We left Lady Anne to her wanderings after crossing Hell Gill Bridge. It is here that a tiny beck comes tumbling from the peaty moorland and becomes the River Eden – destined, ultimately, for the Irish Sea. We’d crossed the watershed and hadn’t even noticed.

Interested in the ‘other’ High Seat? Check out the walk here!

Our route headed higher into the hills now. We made our way along the top of Hangingstone Scar and on to High Seat. If we’d been in any doubt as to the suitability of this flat, grassy area for pitching the tent, our minds were made up when we discovered a surprisingly clear spring issuing from the rocks just below the summit.

Lake District sunset

That evening we were treated to a fine spectacle: we watched as a blood-red sun dipped towards the Lake District fells, covered the Eden Valley in a dark pink wash and then disappeared. From Wild Boar Fell in the foreground across to the Howgills and the Lakes beyond, the layered mountains were nothing more than a hazy blue outline against the darkening sky. It boded well for the morning…

Needless to say, we woke to fog – and fog of the very dampest variety at that. Our trek north along the escarpment edge was miserable and horribly boggy. I didn’t remember having problems with peat the day before. Striding out in the warm sunshine, enjoying the magnificent views, had I just not noticed it? We pushed on, crossing the B6270 and climbing again in the hope that the murk would lift. It did. By the time we reached Nine Standards Rigg, it had all disappeared and we were able to enjoy a gentle, mostly dry descent into Kirkby Stephen.

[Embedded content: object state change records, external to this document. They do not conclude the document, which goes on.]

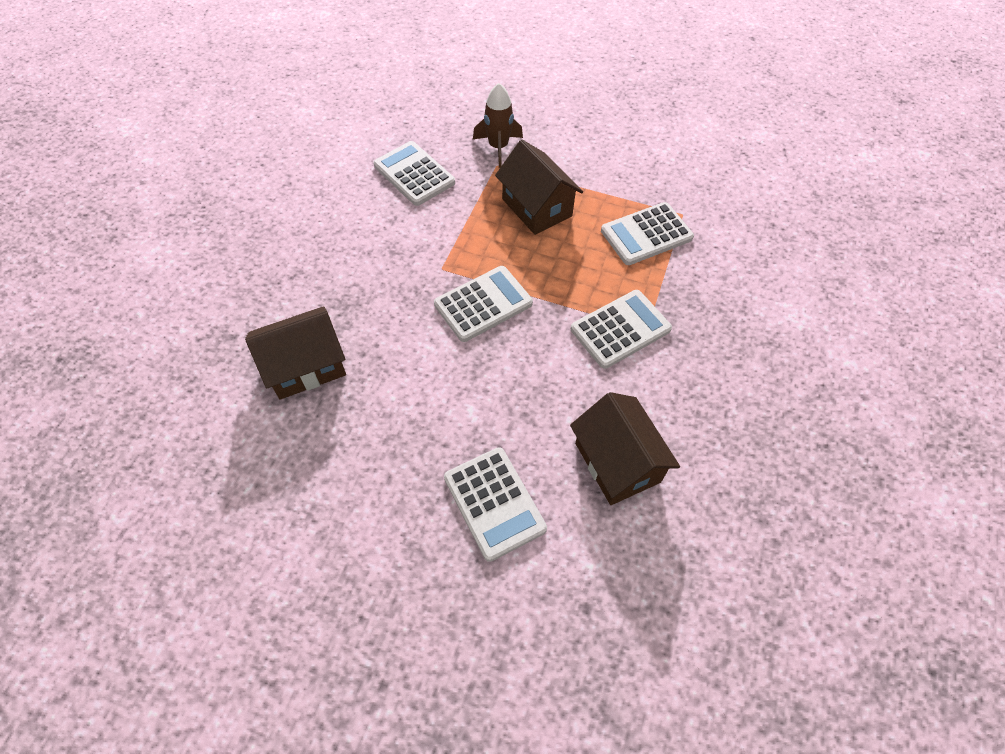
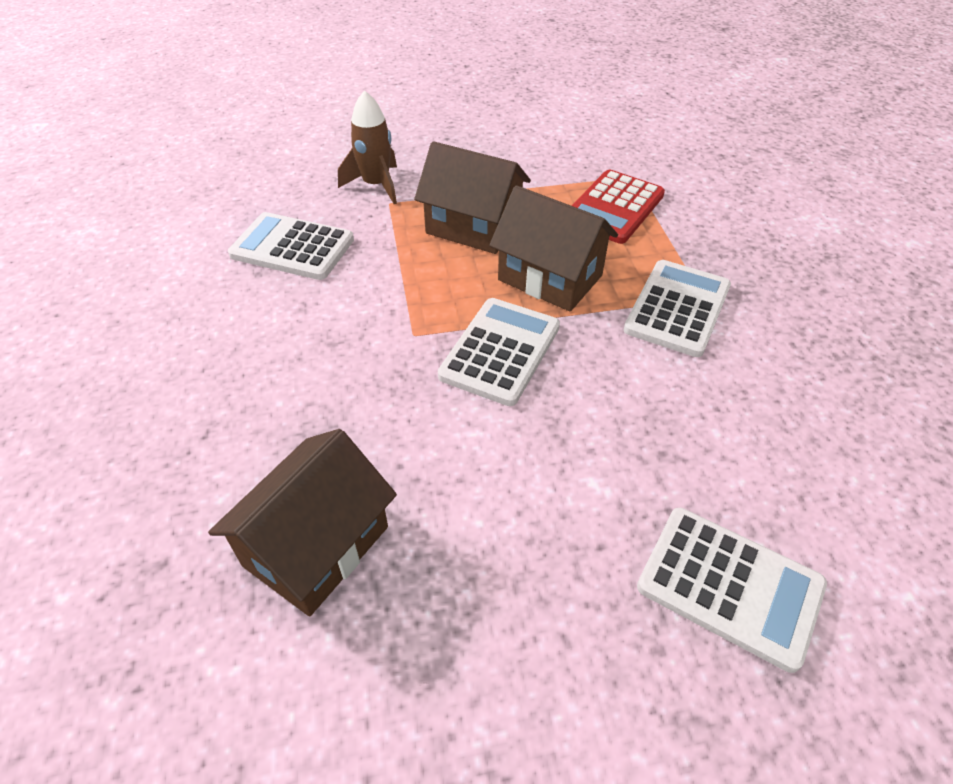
camera: 30 degrees left, 10 degrees down
brown house [570,392,680,505] -> brown house moved to [489,185,618,312]
white calculator [601,202,694,265] -> red calculator [572,170,665,244]

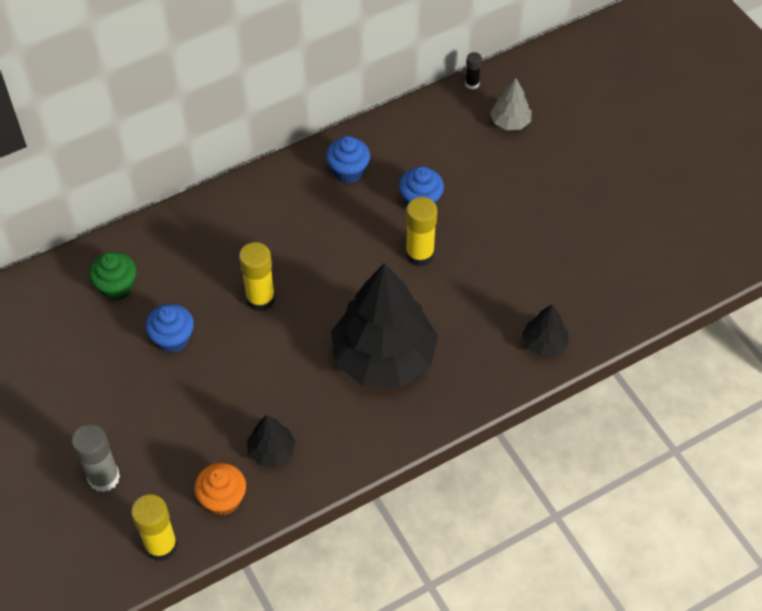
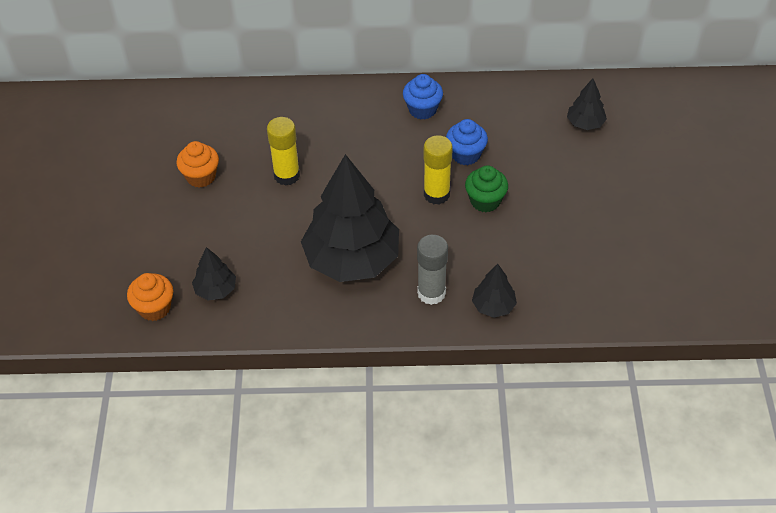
camera: 30 degrees right, 5 degrees down
grey glue stick [72,424,120,492] -> grey glue stick moved to [417,235,448,305]
green cupcake [89,252,136,300] -> green cupcake moved to [465,165,508,212]
yellow glue stick [131,494,178,561] -> none
blue cupcake [145,304,194,353] -> orange cupcake [176,141,219,188]
black glue stick [465,52,482,90] -> none
grey tree [490,78,532,130] -> black tree [567,78,607,130]

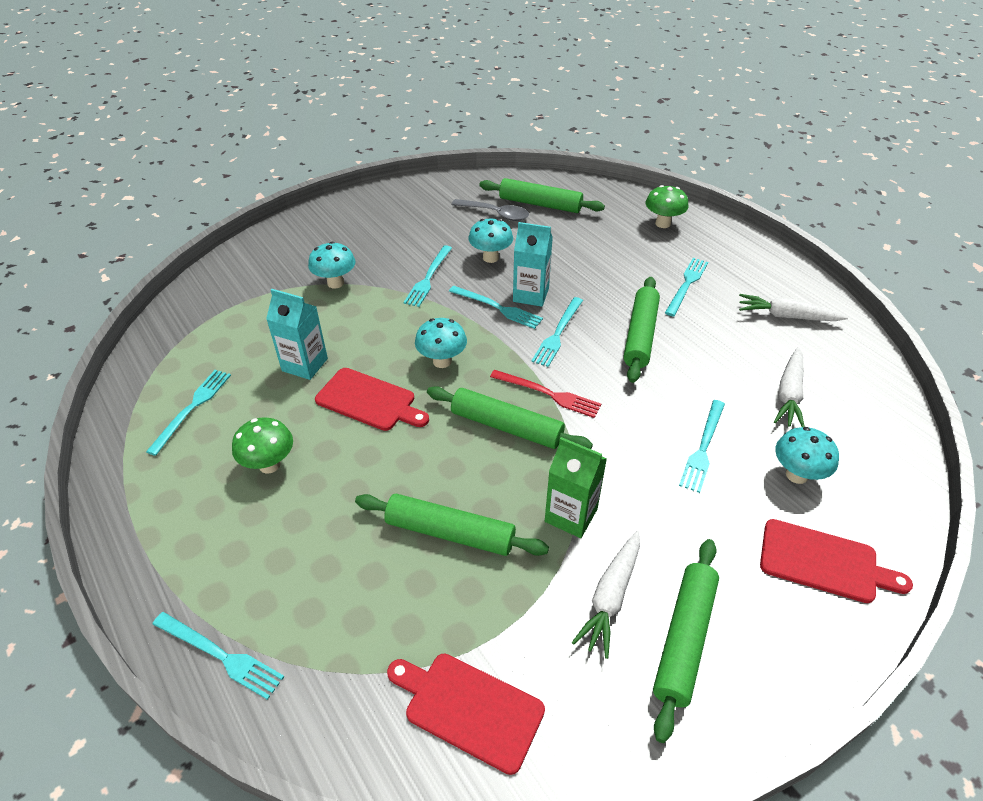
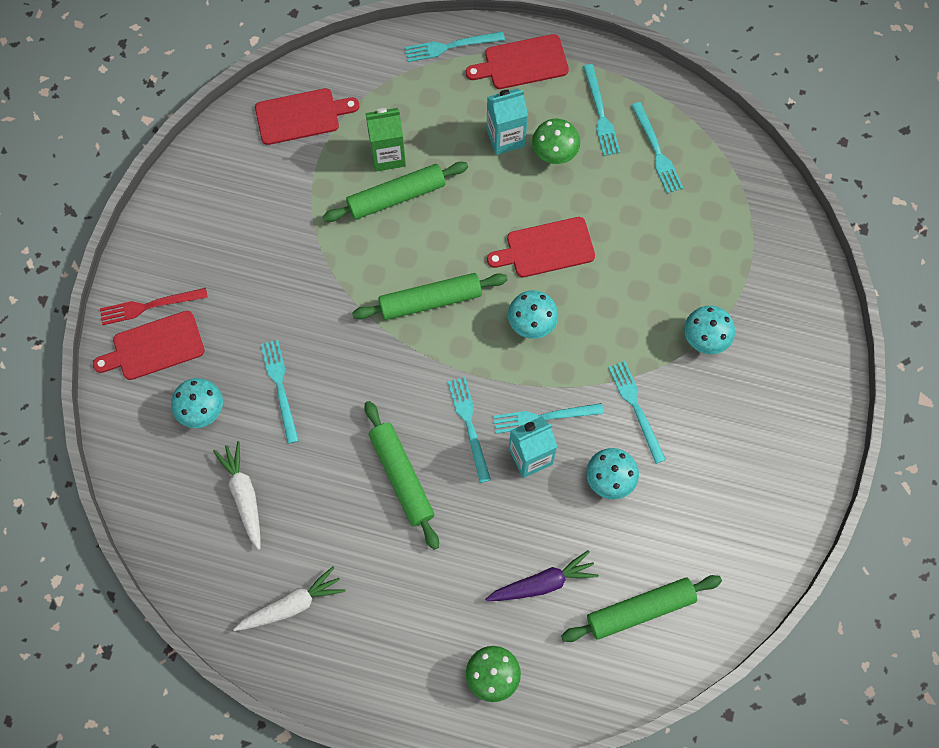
camera: 140 degrees right, 25 degrees up
turquoise carton [266,289,328,380] -> turquoise carton moved to [486,88,528,155]
grey spoon [451,199,529,221] -> none
red fork [490,370,601,418] -> red fork moved to [100,288,208,325]
green carton [545,437,607,538] -> green carton moved to [366,108,406,171]
white carrot [572,531,640,659] -> none
green rolling pin [653,539,719,743] -> none
turquoise fork [665,258,708,316] -> turquoise fork moved to [583,64,620,156]
none -> red cutting board [466,34,569,89]
none -> purple carrot [485,550,599,601]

  • [1] Leave station, turn R and R again along Pennine Bridleway. Cross A684 and then B6259 to continue on surfaced track. Turn R at path junction. Go L immediately after River Ure. Beyond tributary beck, bear R, beside Cobbles Plantation. As fence swings away, go L, following posts to Johnston Gill. Turn sharp R to gate in wall.
  • [2] Go through and turn L along Lady Anne’s Way.
  • [3] After bridge over Hell Gill, turn R. Faint track follows Hell Gill Beck, later swinging N to cairn.
  • [4] Follow escarpment edge NNE. Climb to Gregory Chapel and continue N along ridge over High Seat and High Pike Hill. On reaching grassy track near sinkholes, turn R. Head to fingerpost beside B6270.
  • [5] Cross road to pick up Coast to Coast route. Bear R at fork.
  • [6] Joining track at Dukerdale wall, ford beck, climb beside wall and then aim for stone structure on high ground (NE). Walk E to fingerpost. Go straight across (NE) to viewpoint on Nine Standards Rigg and then L to reach cairns.
  • [7] Descend W and then turn R along miners’ track, later a surfaced lane.
  • [8] Close to quarry entrance, turn L along railway path.
  • [9] Just before passing under road bridge, cross footbridge over River Eden. Follow path to gate and turn L along road. Just before bridge, go through gate on R to access riverside path. After two stiles in quick succession, follow wall on R; go through gate to L of Halfpenny House.
  • [10] Turn R along track and L along combined cycleway/footpath leading to Kirkby Stephen railway station.